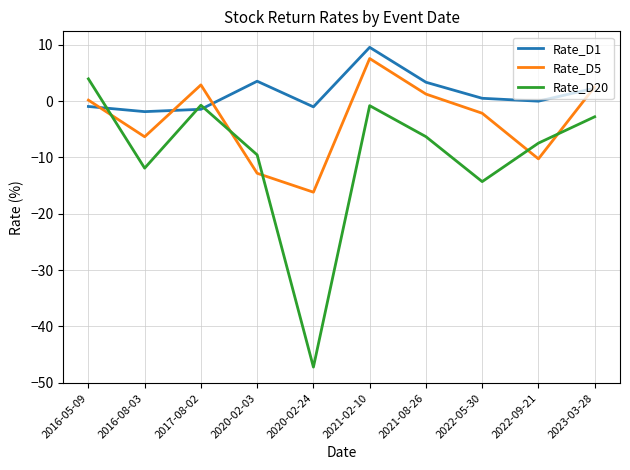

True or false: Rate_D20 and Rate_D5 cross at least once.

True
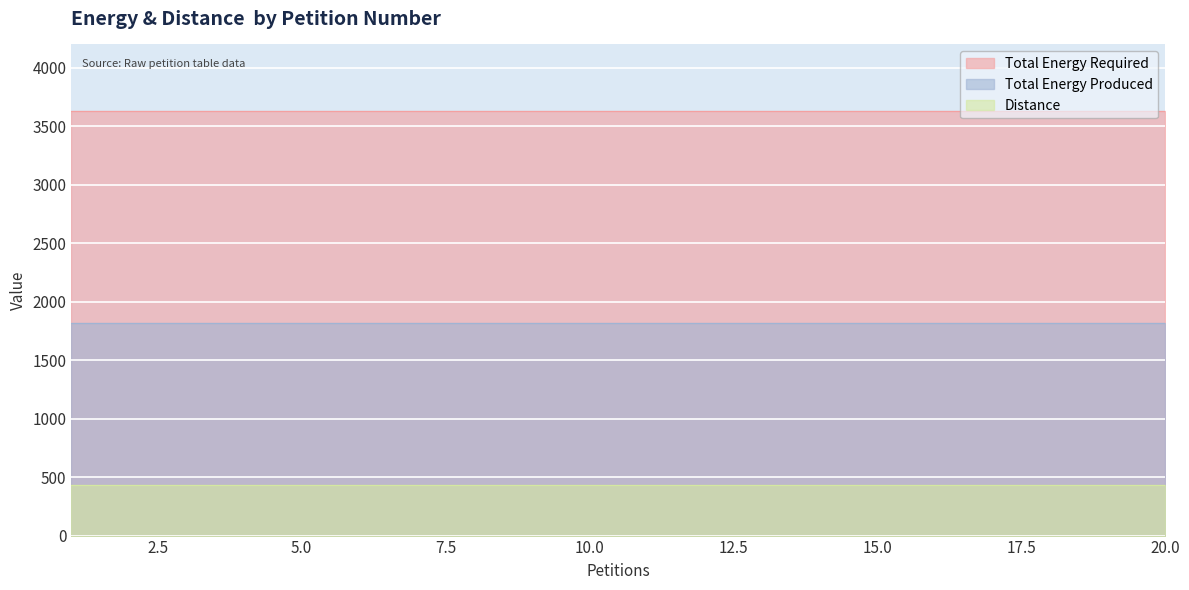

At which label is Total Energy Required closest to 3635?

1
+---+
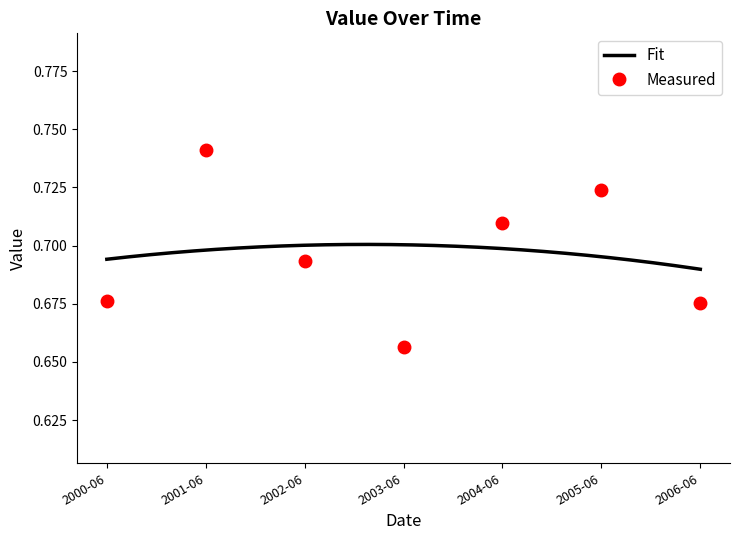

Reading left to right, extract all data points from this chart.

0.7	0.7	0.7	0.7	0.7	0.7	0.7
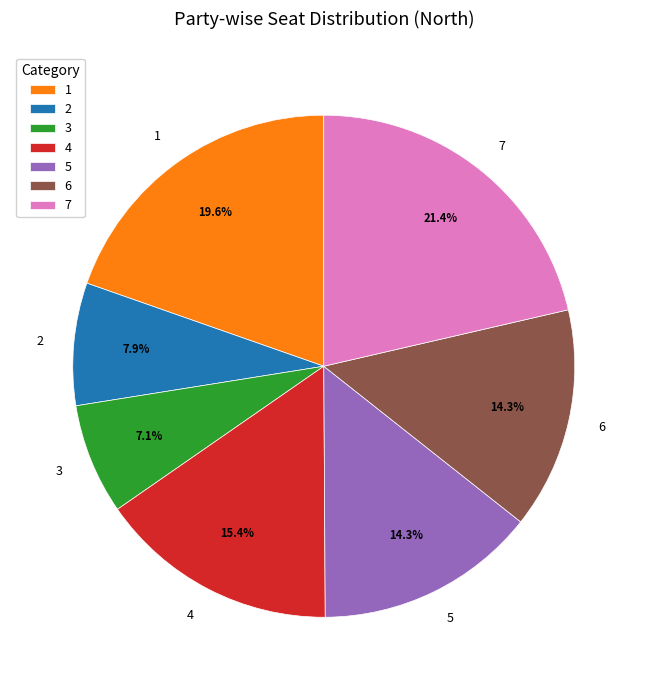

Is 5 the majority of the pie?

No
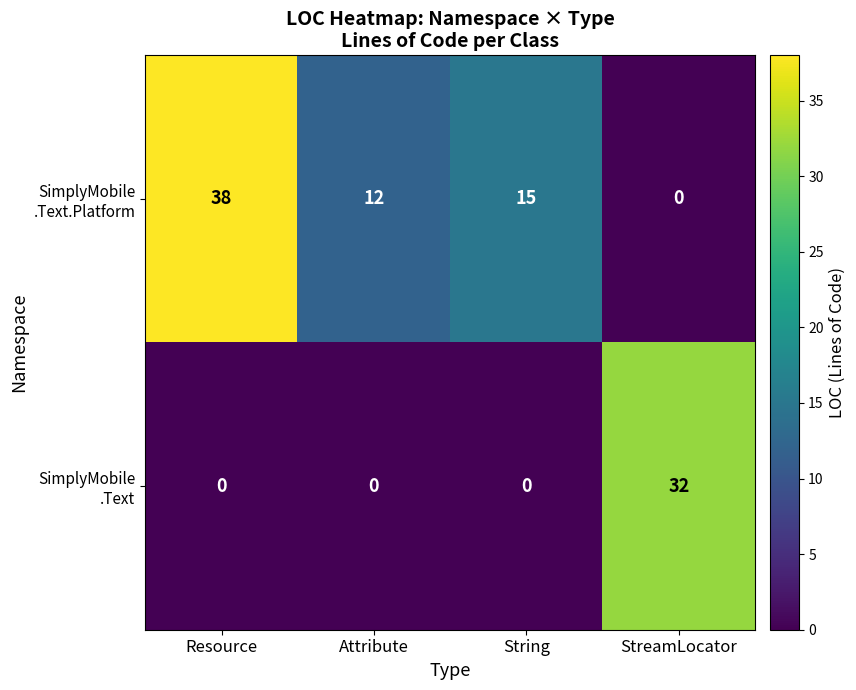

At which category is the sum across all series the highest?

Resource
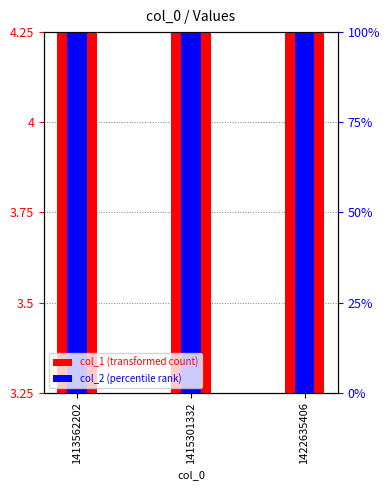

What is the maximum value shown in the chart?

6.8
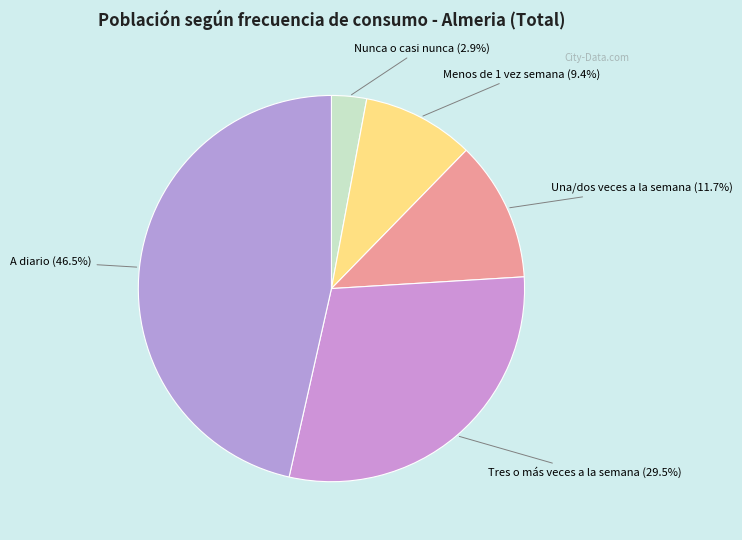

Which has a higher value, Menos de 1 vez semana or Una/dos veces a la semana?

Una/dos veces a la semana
+---+
TASK ITEM —
Copy each line of the listing above that contains the word "semana".

ANSWER BELOW —
Which has a higher value, Menos de 1 vez semana or Una/dos veces a la semana?
Una/dos veces a la semana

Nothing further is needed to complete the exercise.